BACKGROUND: Tennessee has 13 regional public health jurisdictions currently receiving data from local emergency departments (ER) contributing to Syndromic Surveillance (SS) activities. The Tennessee Department of Health (TDH) historically has not employed a statewide, centralized, and standardized syndromic system. One TN hospital system (HS) had routinely sent ER data directly to BioSense 1.0, accessible by the associated TN jurisdiction. In December 2012, this HS’s feed was interrupted. To re-establish the connection and minimize HS resources expended, TDH engaged in a SS messaging pilot, working with the HS and its vendor to leverage the available electronic health record technology and the existing ELR relationship and infrastructure. The partnership between TDH and the HS was established in February 2013.
METHODS: The existing secure transport connection already established with the HS for ELR utilizes secure file transfer protocol (SFTP) with public-key infrastructure (PKI) certificates, and was used for transmitting the SS files. The syndromic messages arrive at the TDH electronic data interchange (EDI) engine utilizing the same input procedure as ELR, minimizing usage of additional communication points. The existing ELR routes and filters were used to develop SS routing specific for SS message processing and validation. SS and ELR messages are distinguished and directed to their specific rhapsody routes. TDH established a script that uploads the file directly to the BioSense 2.0 cloud server that allows the local jurisdiction view of data.

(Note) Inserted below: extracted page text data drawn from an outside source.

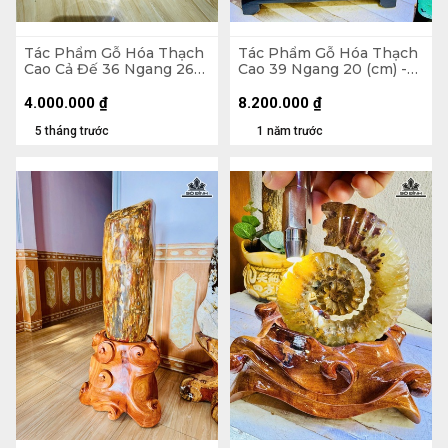
Tác Phẩm Gỗ Hóa Thạch
Tác Phẩm Gỗ Hóa Thạch
Cao Cả Đế 36 Ngang 26
Cao 39 Ngang 20 (cm) -
(cm) - 11kg
5,5kg
4.000.000
₫
8.200.000
₫
5 tháng trước
1 năm trước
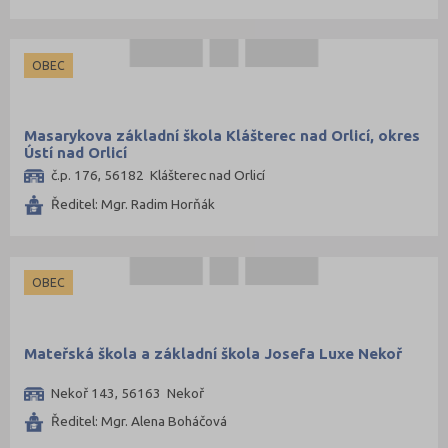
Strakonice (26)
Svitavy (63)
OBEC
Šumperk (67)
Tábor (44)
Masarykova základní škola Klášterec nad Orlicí, okres
Tachov (25)
Ústí nad Orlicí
Teplice (39)
č.p. 176, 56182 Klášterec nad Orlicí
Trutnov (63)
Ředitel: Mgr. Radim Horňák
Třebíč (63)
Uherské Hradiště (66)
OBEC
Ústí nad Labem (34)
Ústí nad Orlicí (81)
Mateřská škola a základní škola Josefa Luxe Nekoř
Vsetín (69)
Vyškov (48)
Nekoř 143, 56163 Nekoř
Zlín (79)
Ředitel: Mgr. Alena Boháčová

RESULTS: On December 11, 2013, within 8 months of receipt of initial batch of test messages, TDH developed SS messaging capabilities and move the new interface into production. Based on the feedback TDH provided on the message segments, over 75% of messages were error free and corrected within the first 4 months. BioSense 2.0 was able to consume and validate messages. TDH developed a draft trading partner agreement (TPA), which was then signed by the pilot trading partner and TDH upon production implementation.

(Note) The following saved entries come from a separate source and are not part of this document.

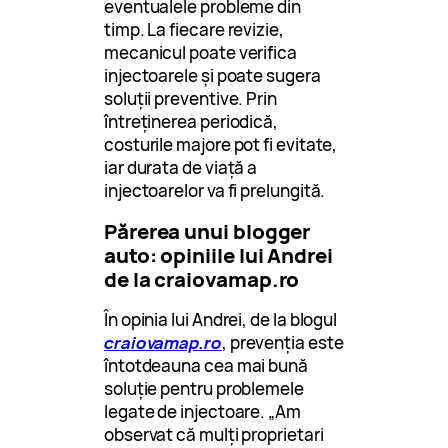
eventualele probleme din
timp. La fiecare revizie,
mecanicul poate verifica
injectoarele și poate sugera
soluții preventive. Prin
întreținerea periodică,
costurile majore pot fi evitate,
iar durata de viață a
injectoarelor va fi prelungită.
Părerea unui blogger
auto: opiniile lui Andrei
de la craiovamap.ro
În opinia lui Andrei, de la blogul
craiovamap.ro
, prevenția este
întotdeauna cea mai bună
soluție pentru problemele
legate de injectoare. „Am
observat că mulți proprietari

CONCLUSIONS: The decision of routing SS messages directly through TDH to the BioSense 2.0 Cloud proved to minimize time and resources to establish secure transport, minimized the number of connections the HS needed to establish, and provided TDH the infrastructure to receive SS data without dependency on any particular consuming application. The existing EDI infrastructure and expertise to support ELR was leveraged to implement the new HL7 interface capabilities. Utilizing existing resources and infrastructure made this project a success and re-established the local public health jurisdiction’s SS activities with the HS.